In a report from the Deep Sea Conservation Coalition entitled “Why the world needs a time-out on high-seas bottom trawling,” scientists from Cambridge University, and Oceanography institutes in the U.S. and Canada, explained that deep sea fish will congregate in massive numbers in food-rich waters to spawn. The trawlers target these spawning congregations. They write: “As with most fisheries where spawning aggregations are targeted these declines [in population] were not recognized until it was too late to mitigate them” (June 2005, p. 8).In addition, numerous studies have shown the dragnets are destructive of spawning beds, drastically reducing the production of the next generation of fish.

Coral Beds Destroyed

Sanford Atwood knew of these effects, but he had another concern, perhaps the most significant of all. He, and fellow fisherman Derek Jones, had for years tried to draw a linkage between the collapse of the fishery and the destruction of deep-sea coral beds. To most people, coral lives in warm and relatively shallow water; thus many discounted the existence of the deep-sea species. In 2001, after convincing some academics of the existence of these deep corals, Atwood guided a Canadian research vessel, the Martha L. Black, to a spot in the ocean off Nova Scotia that fishermen knew as“Hell’s Hole.”There a robotic submarine sent back from a depth of 1600 feet images of colourful and flourishing corals (“Coral Champions,” p. 52).

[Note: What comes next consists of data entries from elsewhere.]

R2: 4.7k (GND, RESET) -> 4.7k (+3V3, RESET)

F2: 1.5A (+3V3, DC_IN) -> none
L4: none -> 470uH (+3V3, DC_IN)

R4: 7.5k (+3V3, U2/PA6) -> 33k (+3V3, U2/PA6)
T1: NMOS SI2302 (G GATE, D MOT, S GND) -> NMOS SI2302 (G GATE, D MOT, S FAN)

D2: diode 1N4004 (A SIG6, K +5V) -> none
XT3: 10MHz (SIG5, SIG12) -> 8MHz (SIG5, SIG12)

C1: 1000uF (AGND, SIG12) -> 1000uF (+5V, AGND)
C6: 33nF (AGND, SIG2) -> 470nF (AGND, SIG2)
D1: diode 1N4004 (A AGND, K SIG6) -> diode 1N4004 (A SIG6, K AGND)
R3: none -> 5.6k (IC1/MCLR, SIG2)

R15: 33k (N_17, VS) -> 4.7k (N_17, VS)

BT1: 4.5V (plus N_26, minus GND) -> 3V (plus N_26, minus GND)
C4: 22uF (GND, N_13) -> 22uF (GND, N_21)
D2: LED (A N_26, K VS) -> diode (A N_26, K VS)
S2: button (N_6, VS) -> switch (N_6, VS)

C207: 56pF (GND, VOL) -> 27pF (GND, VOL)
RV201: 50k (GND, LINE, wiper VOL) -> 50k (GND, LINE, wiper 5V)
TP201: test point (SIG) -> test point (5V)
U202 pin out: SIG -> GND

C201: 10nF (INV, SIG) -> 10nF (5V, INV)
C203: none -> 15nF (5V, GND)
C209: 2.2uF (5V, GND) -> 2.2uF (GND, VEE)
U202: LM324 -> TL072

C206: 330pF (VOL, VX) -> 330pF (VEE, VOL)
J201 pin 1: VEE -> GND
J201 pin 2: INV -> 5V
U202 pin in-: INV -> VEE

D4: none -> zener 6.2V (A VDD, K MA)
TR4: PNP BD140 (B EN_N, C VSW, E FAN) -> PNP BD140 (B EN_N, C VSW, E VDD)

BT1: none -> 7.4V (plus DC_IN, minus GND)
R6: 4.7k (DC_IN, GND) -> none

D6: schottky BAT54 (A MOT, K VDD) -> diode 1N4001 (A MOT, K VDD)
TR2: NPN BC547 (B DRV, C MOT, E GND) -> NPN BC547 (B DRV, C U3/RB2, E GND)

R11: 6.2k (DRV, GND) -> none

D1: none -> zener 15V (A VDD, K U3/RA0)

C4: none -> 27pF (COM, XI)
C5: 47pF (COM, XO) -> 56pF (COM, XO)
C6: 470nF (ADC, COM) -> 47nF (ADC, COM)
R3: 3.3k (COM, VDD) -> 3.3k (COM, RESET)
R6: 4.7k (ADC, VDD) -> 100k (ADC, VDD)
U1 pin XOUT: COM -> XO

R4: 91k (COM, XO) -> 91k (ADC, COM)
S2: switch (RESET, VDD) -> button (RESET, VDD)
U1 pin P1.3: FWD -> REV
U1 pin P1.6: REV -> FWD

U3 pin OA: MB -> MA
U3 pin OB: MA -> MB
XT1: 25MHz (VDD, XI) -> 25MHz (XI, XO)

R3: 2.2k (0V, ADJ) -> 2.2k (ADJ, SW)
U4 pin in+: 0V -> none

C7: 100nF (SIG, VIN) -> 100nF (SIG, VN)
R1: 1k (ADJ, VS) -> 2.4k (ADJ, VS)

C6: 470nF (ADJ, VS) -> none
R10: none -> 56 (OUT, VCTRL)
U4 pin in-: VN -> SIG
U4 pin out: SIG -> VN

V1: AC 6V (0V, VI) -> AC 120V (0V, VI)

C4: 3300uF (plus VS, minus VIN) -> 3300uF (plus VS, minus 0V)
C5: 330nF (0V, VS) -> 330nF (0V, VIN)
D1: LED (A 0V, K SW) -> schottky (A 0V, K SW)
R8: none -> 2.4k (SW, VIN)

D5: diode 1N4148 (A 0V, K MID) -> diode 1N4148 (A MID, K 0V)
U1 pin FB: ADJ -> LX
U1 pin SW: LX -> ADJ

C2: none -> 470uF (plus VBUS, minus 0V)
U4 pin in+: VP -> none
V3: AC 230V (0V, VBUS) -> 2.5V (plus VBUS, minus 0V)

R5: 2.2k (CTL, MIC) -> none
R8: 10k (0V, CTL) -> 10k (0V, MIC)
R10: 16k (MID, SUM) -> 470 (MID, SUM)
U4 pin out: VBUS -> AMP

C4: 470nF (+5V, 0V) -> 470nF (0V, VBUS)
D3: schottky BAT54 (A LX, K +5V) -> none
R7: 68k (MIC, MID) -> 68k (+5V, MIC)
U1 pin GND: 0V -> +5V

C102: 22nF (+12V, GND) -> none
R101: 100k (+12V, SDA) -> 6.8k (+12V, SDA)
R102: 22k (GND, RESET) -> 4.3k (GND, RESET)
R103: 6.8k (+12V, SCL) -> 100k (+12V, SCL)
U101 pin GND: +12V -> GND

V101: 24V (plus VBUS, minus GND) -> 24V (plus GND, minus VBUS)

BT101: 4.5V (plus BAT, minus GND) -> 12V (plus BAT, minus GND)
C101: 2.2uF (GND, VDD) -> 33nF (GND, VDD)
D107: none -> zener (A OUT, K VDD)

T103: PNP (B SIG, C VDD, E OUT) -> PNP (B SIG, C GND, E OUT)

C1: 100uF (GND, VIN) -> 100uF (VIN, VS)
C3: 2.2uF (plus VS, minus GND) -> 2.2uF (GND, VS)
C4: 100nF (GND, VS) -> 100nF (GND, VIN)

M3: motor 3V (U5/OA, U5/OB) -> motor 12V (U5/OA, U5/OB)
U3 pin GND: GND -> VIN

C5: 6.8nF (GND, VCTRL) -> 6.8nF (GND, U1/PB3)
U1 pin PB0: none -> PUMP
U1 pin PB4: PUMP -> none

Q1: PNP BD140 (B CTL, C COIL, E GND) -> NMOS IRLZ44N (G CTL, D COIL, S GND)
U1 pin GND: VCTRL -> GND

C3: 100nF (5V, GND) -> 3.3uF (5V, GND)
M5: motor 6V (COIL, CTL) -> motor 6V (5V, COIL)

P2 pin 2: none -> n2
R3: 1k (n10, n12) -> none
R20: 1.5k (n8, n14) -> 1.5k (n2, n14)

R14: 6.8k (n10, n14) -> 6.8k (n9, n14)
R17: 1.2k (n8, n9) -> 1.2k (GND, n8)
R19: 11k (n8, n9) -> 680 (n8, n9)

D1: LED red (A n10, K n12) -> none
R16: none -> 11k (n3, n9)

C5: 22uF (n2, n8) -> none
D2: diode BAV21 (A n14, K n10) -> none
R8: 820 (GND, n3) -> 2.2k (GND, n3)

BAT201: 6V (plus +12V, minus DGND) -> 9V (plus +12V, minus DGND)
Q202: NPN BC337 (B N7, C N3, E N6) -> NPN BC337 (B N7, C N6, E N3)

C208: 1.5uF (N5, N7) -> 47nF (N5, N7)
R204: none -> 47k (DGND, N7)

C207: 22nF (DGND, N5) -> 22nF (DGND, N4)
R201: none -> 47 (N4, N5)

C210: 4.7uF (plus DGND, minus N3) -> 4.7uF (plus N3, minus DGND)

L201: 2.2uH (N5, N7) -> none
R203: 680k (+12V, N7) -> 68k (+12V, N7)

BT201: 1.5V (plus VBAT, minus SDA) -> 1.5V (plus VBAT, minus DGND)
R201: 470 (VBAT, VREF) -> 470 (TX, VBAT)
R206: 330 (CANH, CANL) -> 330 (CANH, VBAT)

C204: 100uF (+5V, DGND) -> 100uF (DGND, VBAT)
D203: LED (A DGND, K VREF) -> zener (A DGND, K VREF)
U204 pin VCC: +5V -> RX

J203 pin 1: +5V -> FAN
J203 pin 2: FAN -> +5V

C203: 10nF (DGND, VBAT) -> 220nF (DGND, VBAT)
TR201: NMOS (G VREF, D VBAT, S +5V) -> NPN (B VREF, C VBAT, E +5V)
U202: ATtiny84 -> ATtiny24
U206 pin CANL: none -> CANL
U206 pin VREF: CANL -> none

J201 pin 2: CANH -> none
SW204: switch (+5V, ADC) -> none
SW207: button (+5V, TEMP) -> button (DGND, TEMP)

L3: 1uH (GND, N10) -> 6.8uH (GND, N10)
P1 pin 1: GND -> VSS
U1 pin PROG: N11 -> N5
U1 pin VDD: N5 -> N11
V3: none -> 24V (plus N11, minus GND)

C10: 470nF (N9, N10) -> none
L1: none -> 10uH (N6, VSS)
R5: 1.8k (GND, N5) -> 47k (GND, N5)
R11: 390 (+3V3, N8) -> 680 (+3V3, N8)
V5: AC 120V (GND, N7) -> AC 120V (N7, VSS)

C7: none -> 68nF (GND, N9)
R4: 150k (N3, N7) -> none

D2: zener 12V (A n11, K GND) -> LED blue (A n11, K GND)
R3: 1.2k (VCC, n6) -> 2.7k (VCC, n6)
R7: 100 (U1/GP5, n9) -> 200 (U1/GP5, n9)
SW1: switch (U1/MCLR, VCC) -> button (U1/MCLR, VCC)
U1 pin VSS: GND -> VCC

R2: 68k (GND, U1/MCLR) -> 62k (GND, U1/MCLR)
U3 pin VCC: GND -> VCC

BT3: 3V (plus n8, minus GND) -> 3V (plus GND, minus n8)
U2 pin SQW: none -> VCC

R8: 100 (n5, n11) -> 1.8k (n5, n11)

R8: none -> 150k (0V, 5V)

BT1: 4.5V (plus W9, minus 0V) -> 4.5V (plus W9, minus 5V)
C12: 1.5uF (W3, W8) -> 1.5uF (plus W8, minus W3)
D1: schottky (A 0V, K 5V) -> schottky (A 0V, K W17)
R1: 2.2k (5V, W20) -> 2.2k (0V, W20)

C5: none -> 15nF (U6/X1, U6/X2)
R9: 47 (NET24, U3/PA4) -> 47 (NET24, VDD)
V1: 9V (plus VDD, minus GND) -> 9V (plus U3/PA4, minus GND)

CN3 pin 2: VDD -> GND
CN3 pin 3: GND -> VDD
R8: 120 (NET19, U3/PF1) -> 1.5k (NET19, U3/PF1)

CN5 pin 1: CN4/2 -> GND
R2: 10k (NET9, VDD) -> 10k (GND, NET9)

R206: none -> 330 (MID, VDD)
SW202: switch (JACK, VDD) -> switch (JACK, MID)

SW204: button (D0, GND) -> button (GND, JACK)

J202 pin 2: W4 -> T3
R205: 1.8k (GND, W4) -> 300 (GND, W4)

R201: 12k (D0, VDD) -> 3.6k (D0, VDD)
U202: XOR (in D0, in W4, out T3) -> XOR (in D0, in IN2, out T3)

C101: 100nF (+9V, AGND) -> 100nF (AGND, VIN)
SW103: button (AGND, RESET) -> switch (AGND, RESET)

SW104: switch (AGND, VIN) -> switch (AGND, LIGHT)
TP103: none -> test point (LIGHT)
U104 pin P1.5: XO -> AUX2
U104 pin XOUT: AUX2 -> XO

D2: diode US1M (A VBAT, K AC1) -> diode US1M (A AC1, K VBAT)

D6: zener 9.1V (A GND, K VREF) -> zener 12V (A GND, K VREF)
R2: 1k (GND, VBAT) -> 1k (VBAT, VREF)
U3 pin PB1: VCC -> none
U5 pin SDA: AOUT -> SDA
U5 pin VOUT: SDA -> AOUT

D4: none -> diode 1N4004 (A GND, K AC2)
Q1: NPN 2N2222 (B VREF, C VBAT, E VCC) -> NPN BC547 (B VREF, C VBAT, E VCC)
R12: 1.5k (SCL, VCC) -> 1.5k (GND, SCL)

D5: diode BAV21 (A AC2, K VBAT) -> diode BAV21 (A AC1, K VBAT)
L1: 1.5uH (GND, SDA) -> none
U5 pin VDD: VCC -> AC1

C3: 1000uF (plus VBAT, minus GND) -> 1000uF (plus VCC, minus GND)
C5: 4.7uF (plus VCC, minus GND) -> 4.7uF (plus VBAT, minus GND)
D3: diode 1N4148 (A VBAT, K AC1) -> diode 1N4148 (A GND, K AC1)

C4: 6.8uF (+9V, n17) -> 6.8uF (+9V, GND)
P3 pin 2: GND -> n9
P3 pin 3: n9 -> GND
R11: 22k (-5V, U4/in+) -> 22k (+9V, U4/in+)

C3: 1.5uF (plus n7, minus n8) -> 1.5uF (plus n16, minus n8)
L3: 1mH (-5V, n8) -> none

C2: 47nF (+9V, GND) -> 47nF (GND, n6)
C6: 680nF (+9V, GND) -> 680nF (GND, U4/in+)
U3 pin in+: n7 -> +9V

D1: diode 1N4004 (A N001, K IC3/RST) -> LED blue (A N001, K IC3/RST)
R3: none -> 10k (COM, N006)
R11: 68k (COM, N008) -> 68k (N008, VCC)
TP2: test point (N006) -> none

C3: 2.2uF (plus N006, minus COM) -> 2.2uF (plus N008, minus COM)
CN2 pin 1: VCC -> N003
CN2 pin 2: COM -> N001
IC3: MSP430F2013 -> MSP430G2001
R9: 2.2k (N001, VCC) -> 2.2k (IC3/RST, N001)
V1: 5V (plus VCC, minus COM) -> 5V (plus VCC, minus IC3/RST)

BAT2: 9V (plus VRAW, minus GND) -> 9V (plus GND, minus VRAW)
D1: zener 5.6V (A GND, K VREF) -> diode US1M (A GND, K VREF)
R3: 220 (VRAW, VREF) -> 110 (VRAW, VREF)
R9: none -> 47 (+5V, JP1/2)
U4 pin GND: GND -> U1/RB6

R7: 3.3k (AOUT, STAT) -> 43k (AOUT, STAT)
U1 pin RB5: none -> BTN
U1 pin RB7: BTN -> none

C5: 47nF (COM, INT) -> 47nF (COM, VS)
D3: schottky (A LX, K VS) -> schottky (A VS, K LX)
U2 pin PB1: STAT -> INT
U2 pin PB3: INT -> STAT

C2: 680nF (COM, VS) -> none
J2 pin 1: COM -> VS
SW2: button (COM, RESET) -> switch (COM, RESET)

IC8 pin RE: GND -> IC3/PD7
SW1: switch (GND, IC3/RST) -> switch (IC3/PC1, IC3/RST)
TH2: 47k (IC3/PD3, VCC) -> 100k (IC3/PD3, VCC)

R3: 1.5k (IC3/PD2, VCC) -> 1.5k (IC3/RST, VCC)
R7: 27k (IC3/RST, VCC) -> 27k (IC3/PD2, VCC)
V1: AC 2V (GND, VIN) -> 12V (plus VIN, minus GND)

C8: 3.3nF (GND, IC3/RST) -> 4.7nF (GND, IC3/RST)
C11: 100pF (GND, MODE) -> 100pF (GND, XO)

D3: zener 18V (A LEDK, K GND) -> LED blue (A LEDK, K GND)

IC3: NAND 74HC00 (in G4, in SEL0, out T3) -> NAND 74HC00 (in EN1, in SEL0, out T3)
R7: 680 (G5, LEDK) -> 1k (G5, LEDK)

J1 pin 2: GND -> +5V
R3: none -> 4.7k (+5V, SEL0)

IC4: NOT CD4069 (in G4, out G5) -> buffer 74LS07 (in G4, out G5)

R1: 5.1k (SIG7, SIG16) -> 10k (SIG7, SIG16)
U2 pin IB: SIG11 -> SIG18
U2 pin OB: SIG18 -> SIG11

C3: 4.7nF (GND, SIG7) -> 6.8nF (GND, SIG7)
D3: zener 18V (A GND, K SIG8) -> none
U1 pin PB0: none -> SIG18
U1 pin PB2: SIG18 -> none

It was in these deep coral fields that fishermen had long known their best catches would come. “For example, when you’re over strawberries, a soft red coral known to scientists as Gersemia rubiformis, you set your gear for haddock, while the bubblegum tree (Paragorgia aborea), which grows to a height of at least three metres [ten feet], is good for cod and halibut. Moreover, Atwood knew that when a bottom trawler, or dragger, had swept an ocean sector, the forests were gone and so were the fish” (ibid., p. 54).

Some governments are starting to take steps to protect selected areas from destructive bottom trawling. Will it be too little too late?

For centuries, Canada’s eastern sea provided sustainable and profitable catches, as long as fishing methods were not destroying sustainable ecology. What, then, permitted the present situation?

Many leaders in other nations recognize the answer all too well. At a 2008 meeting in the Great Hall of the People in Beijing, China, the question was asked, “What is the greatest threat facing mankind today?” Dr. Xu Jia Lu, an elderly and wise man serving as Vice Chair of China’s National Congress, gave a straightforward response: “Human greed.” Perhaps nothing more accurately describes the plight of the east coast fishery.

Blessings at Risk

Long ago, the descendants of Abraham were to enjoy—among other things—the “blessings of the deep” (Genesis 49:25). But Israel was also warned that if they broke God’s law, they would lose the blessings they had been given. Greed flourishes in the absence of God’s law.

The prophet Hosea was long ago inspired to predict that the descendants of ancient Israel, prior to the return of Christ, would act to destroy the blessings they have been given, including the bounty of the sea:

“Hear the word of the Lord, you children of Israel, for the Lord brings a charge against the inhabitants of the land: ‘There is no truth or mercy or knowledge of God in the land. By swearing and lying, killing and stealing and committing adultery, they break all restraint, with bloodshed upon bloodshed. Therefore the land will mourn; and everyone who dwells there will waste away with the beasts of the field and the birds of the air; even the fish of the sea will be taken away’” (Hosea 4:1–3).

It remains to be seen whether governments, companies and others in authority will act on the overwhelming evidence and have the courage to opt for long-term sustainability as opposed to short-term profit. Will Hosea’s warning be heeded?